◆ **Material supplied**
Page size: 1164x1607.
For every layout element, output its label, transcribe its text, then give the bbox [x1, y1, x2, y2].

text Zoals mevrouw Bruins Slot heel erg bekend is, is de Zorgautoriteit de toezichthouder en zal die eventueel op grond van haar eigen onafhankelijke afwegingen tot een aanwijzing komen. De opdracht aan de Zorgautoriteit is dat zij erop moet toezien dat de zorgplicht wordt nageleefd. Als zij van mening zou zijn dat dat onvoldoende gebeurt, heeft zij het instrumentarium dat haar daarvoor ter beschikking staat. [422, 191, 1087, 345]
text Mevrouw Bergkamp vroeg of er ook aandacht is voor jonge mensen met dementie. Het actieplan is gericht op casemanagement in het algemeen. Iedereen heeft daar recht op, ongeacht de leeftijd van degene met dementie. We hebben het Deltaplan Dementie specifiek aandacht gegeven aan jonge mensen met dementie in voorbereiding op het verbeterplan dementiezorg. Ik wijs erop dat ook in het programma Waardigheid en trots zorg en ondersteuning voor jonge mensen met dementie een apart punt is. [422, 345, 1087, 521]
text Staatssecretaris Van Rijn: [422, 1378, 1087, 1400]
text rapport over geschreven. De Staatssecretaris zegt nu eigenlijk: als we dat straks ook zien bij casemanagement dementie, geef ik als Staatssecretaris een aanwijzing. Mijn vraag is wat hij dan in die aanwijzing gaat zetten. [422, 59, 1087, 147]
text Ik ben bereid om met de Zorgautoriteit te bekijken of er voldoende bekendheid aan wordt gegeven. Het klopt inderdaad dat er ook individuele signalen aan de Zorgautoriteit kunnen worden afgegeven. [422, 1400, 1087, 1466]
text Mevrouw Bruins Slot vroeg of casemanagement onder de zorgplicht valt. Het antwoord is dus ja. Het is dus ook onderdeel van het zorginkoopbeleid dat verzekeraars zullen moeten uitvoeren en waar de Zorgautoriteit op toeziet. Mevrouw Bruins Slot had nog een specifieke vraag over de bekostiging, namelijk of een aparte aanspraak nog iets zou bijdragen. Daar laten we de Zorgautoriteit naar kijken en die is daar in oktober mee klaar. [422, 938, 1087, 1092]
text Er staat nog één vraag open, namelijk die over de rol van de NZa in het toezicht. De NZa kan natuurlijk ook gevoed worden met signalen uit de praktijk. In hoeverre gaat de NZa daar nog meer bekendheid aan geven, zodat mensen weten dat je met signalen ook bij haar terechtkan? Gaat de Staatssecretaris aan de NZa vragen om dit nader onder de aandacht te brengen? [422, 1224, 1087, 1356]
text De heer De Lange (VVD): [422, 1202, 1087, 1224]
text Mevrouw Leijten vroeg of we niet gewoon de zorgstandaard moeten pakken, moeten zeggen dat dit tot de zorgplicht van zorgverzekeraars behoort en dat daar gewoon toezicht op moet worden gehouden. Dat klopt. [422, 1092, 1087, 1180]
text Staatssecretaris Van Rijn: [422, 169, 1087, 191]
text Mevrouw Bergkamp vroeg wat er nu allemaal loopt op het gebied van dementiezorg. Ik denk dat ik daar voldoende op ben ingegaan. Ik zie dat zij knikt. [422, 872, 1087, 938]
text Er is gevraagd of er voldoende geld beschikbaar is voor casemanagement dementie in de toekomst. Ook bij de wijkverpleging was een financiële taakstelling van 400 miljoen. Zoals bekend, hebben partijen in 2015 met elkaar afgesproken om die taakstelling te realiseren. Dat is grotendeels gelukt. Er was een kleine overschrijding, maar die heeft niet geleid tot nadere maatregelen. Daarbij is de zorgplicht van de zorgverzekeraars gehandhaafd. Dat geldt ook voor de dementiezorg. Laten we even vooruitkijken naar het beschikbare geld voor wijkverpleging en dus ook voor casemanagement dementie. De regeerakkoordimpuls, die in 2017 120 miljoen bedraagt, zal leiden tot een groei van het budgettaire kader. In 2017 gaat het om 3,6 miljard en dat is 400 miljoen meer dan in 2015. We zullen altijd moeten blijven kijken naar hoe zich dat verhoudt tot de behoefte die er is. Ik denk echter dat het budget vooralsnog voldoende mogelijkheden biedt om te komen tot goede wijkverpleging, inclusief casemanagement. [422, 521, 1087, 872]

◆ **Given problem**
Reproduce these lines in full, swapping "Zorgautoriteit" for "Nederlandse Zorgautoriteit" every time it appears and leaving everything else unchanged.

◆ **Worked answer**
Page size: 1164x1607.
For every layout element, output its label, transcribe its text, then give the bbox [x1, y1, x2, y2].

text Zoals mevrouw Bruins Slot heel erg bekend is, is de Nederlandse Zorgautoriteit de toezichthouder en zal die eventueel op grond van haar eigen onafhankelijke afwegingen tot een aanwijzing komen. De opdracht aan de Nederlandse Zorgautoriteit is dat zij erop moet toezien dat de zorgplicht wordt nageleefd. Als zij van mening zou zijn dat dat onvoldoende gebeurt, heeft zij het instrumentarium dat haar daarvoor ter beschikking staat. [422, 191, 1087, 345]
text Mevrouw Bergkamp vroeg of er ook aandacht is voor jonge mensen met dementie. Het actieplan is gericht op casemanagement in het algemeen. Iedereen heeft daar recht op, ongeacht de leeftijd van degene met dementie. We hebben het Deltaplan Dementie specifiek aandacht gegeven aan jonge mensen met dementie in voorbereiding op het verbeterplan dementiezorg. Ik wijs erop dat ook in het programma Waardigheid en trots zorg en ondersteuning voor jonge mensen met dementie een apart punt is. [422, 345, 1087, 521]
text Staatssecretaris Van Rijn: [422, 1378, 1087, 1400]
text rapport over geschreven. De Staatssecretaris zegt nu eigenlijk: als we dat straks ook zien bij casemanagement dementie, geef ik als Staatssecretaris een aanwijzing. Mijn vraag is wat hij dan in die aanwijzing gaat zetten. [422, 59, 1087, 147]
text Ik ben bereid om met de Nederlandse Zorgautoriteit te bekijken of er voldoende bekendheid aan wordt gegeven. Het klopt inderdaad dat er ook individuele signalen aan de Nederlandse Zorgautoriteit kunnen worden afgegeven. [422, 1400, 1087, 1466]
text Mevrouw Bruins Slot vroeg of casemanagement onder de zorgplicht valt. Het antwoord is dus ja. Het is dus ook onderdeel van het zorginkoopbeleid dat verzekeraars zullen moeten uitvoeren en waar de Nederlandse Zorgautoriteit op toeziet. Mevrouw Bruins Slot had nog een specifieke vraag over de bekostiging, namelijk of een aparte aanspraak nog iets zou bijdragen. Daar laten we de Nederlandse Zorgautoriteit naar kijken en die is daar in oktober mee klaar. [422, 938, 1087, 1092]
text Er staat nog één vraag open, namelijk die over de rol van de NZa in het toezicht. De NZa kan natuurlijk ook gevoed worden met signalen uit de praktijk. In hoeverre gaat de NZa daar nog meer bekendheid aan geven, zodat mensen weten dat je met signalen ook bij haar terechtkan? Gaat de Staatssecretaris aan de NZa vragen om dit nader onder de aandacht te brengen? [422, 1224, 1087, 1356]
text De heer De Lange (VVD): [422, 1202, 1087, 1224]
text Mevrouw Leijten vroeg of we niet gewoon de zorgstandaard moeten pakken, moeten zeggen dat dit tot de zorgplicht van zorgverzekeraars behoort en dat daar gewoon toezicht op moet worden gehouden. Dat klopt. [422, 1092, 1087, 1180]
text Staatssecretaris Van Rijn: [422, 169, 1087, 191]
text Mevrouw Bergkamp vroeg wat er nu allemaal loopt op het gebied van dementiezorg. Ik denk dat ik daar voldoende op ben ingegaan. Ik zie dat zij knikt. [422, 872, 1087, 938]
text Er is gevraagd of er voldoende geld beschikbaar is voor casemanagement dementie in de toekomst. Ook bij de wijkverpleging was een financiële taakstelling van 400 miljoen. Zoals bekend, hebben partijen in 2015 met elkaar afgesproken om die taakstelling te realiseren. Dat is grotendeels gelukt. Er was een kleine overschrijding, maar die heeft niet geleid tot nadere maatregelen. Daarbij is de zorgplicht van de zorgverzekeraars gehandhaafd. Dat geldt ook voor de dementiezorg. Laten we even vooruitkijken naar het beschikbare geld voor wijkverpleging en dus ook voor casemanagement dementie. De regeerakkoordimpuls, die in 2017 120 miljoen bedraagt, zal leiden tot een groei van het budgettaire kader. In 2017 gaat het om 3,6 miljard en dat is 400 miljoen meer dan in 2015. We zullen altijd moeten blijven kijken naar hoe zich dat verhoudt tot de behoefte die er is. Ik denk echter dat het budget vooralsnog voldoende mogelijkheden biedt om te komen tot goede wijkverpleging, inclusief casemanagement. [422, 521, 1087, 872]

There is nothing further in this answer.